Coping with loss: I have lived enough years by now, and counseled enough grief-stricken clients, to have more than a passing familiarity with the emotional devastation that loss can bring. Although each person handles loss differently, I have found that North American culture often communicates the expectation that people should get on with their lives after a loss. And yet, for most people, it takes time to absorb the meaning of any loss. A year after a loss, when anniversaries have passed without the loved one, most survivors will say that it has been the comfort of family and friends that has enabled them to face each day. Some also will say that a ritual following the loss or a memorial to a loved one has helped to sustain them during their time of grief. But, most of all, grieving people will say that they have needed a shoulder to lean on, someone to talk to and a chance to review the circumstances leading to the loss to try to make some sense of the tragedy. And they will feel relief if their support systems are willing to be good listeners, neither judging nor hastening them to get on with their lives. Sometimes, as in the case of chronic health problems, terminal illnesses or infertility, the impact of loss grows heavier over time; conversely, when someone dies unexpectedly or there is a pregnancy loss, it is the suddenness of this event that leaves us emotionally adrift. So, whether for ourselves or loved ones, it is important to respect the unique pace each person needs in the process of healing, as well as the importance of support during the months and years that follow.

Recovering from devastation: At the memorial service of a friend a few years ago, one eulogy mentioned the decreased person’s frequent proclamation that “It’s just ‘stuff’”! As this friend had coped with his terminal illness, he was reminding others around him about what mattered, and it wasn’t the material possessions they were fussing over. We hear of tornado survivors who celebrate that they are alive and that their friends are alive, while proclaiming that life is what matters most as they contemplate rebuilding their lives. In watching coverage of families who have lost their homes, their scrapbooks, and their treasures of a lifetime, only to reclaim shreds of their possessions, I find myself wondering about what I value in my life and how I would tolerate the loss of a valued object. With this tornado mindset, I have donated many bags of clothing to charity, tried to simplify my life so I am able to spend time doing what brings me joy, and remained thankful daily that life in the moment is worth celebrating. I would hope that if/when devastation strikes, I could separate “stuff” from substance, lean on loved ones, and fortify whatever resilience I could muster in the wake of any personal storm.
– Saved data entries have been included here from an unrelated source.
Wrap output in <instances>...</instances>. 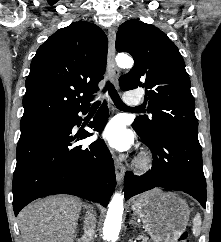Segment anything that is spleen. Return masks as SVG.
Returning <instances> with one entry per match:
<instances>
[{"instance_id":"obj_1","label":"spleen","mask_w":221,"mask_h":242,"mask_svg":"<svg viewBox=\"0 0 221 242\" xmlns=\"http://www.w3.org/2000/svg\"><path fill=\"white\" fill-rule=\"evenodd\" d=\"M201 217L197 214L193 220V235L198 236L200 234Z\"/></svg>"}]
</instances>
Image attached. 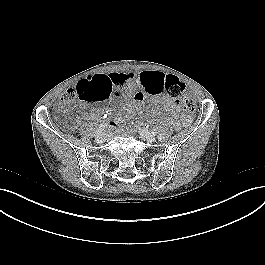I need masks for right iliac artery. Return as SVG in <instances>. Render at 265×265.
Returning <instances> with one entry per match:
<instances>
[{
    "label": "right iliac artery",
    "mask_w": 265,
    "mask_h": 265,
    "mask_svg": "<svg viewBox=\"0 0 265 265\" xmlns=\"http://www.w3.org/2000/svg\"><path fill=\"white\" fill-rule=\"evenodd\" d=\"M106 124H100L99 127L95 131V136H98L102 133V131L105 129Z\"/></svg>",
    "instance_id": "obj_1"
}]
</instances>
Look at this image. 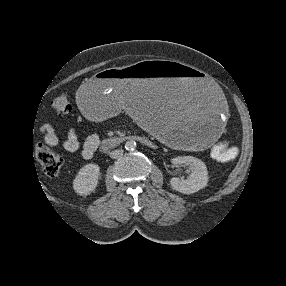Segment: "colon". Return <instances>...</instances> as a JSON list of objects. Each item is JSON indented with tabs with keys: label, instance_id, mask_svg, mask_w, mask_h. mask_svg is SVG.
I'll return each instance as SVG.
<instances>
[{
	"label": "colon",
	"instance_id": "1",
	"mask_svg": "<svg viewBox=\"0 0 286 286\" xmlns=\"http://www.w3.org/2000/svg\"><path fill=\"white\" fill-rule=\"evenodd\" d=\"M52 110L59 116H65L71 112L72 105L69 96L60 95L51 102ZM229 141L224 144H218L213 147L212 155L220 160H229L231 154L229 152ZM36 157L43 169V172L50 177L56 176L63 164L62 156L56 151L44 146L38 145L36 147Z\"/></svg>",
	"mask_w": 286,
	"mask_h": 286
}]
</instances>
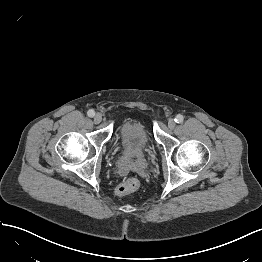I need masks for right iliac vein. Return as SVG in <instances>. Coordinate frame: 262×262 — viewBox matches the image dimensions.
Here are the masks:
<instances>
[{
  "instance_id": "obj_1",
  "label": "right iliac vein",
  "mask_w": 262,
  "mask_h": 262,
  "mask_svg": "<svg viewBox=\"0 0 262 262\" xmlns=\"http://www.w3.org/2000/svg\"><path fill=\"white\" fill-rule=\"evenodd\" d=\"M102 121V115L100 113H96L94 116V122L99 124Z\"/></svg>"
}]
</instances>
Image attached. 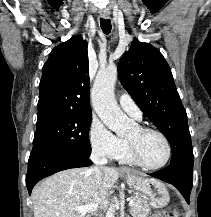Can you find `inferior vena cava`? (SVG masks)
<instances>
[{
  "label": "inferior vena cava",
  "mask_w": 211,
  "mask_h": 217,
  "mask_svg": "<svg viewBox=\"0 0 211 217\" xmlns=\"http://www.w3.org/2000/svg\"><path fill=\"white\" fill-rule=\"evenodd\" d=\"M90 159L94 163V167L91 168V171L94 175L96 187L100 189L102 184V176H103L102 166L107 164V159L105 157L104 152L100 149H93ZM99 217H101V215Z\"/></svg>",
  "instance_id": "inferior-vena-cava-1"
}]
</instances>
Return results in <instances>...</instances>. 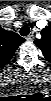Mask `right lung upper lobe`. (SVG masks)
Segmentation results:
<instances>
[{
  "instance_id": "right-lung-upper-lobe-1",
  "label": "right lung upper lobe",
  "mask_w": 51,
  "mask_h": 101,
  "mask_svg": "<svg viewBox=\"0 0 51 101\" xmlns=\"http://www.w3.org/2000/svg\"><path fill=\"white\" fill-rule=\"evenodd\" d=\"M24 41V38L17 33L0 27V66L5 65L13 57L17 48Z\"/></svg>"
}]
</instances>
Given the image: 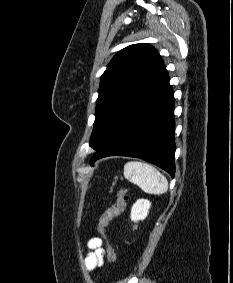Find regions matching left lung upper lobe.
<instances>
[{"mask_svg":"<svg viewBox=\"0 0 233 283\" xmlns=\"http://www.w3.org/2000/svg\"><path fill=\"white\" fill-rule=\"evenodd\" d=\"M164 64L149 44L130 45L110 61L100 81L90 146L98 150Z\"/></svg>","mask_w":233,"mask_h":283,"instance_id":"5c2ea615","label":"left lung upper lobe"}]
</instances>
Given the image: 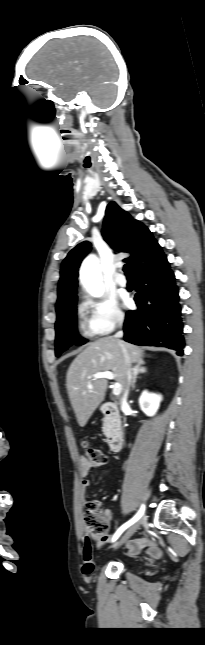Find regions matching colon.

Seeking support: In both of the earlier paragraphs I have emphasized the importance of leaning on others, even in a society that expects we should be able to bounce back quickly from catastrophes. And, since these catastrophes may very well have touched the lives of loved ones, I have found that it is wise to maintain relationships with a diverse network of caring people. Whether professionals (clergy, therapists, health care professionals), friends, mentors, neighbors, co-workers or distant folks who care about you, it is important to stay in touch or to extend emotional support when needed, in part because you may need to ask for such support in return some day. Not all folks will be available or emotionally able to connect with us on every issue, so it pays to think over the months and years about which people we feel most ready to confide in on which issues. As life changes, we change. But remembering to stay in touch with caring people of all ages is one way of being able to be responsive to their requests for help, as well as to call on them when your own life’s storms are just too much.

In writing today’s blog, I hope I am striking a responsive chord in some readers who, like me, are aware that, actually or figuratively, tornadoes can appear without warning on the horizon. If they strike, hopefully we can feel empowered to honor our emotions, to rebuild our lives and to seek support of various dimensions from the caring and concerned people in our lives.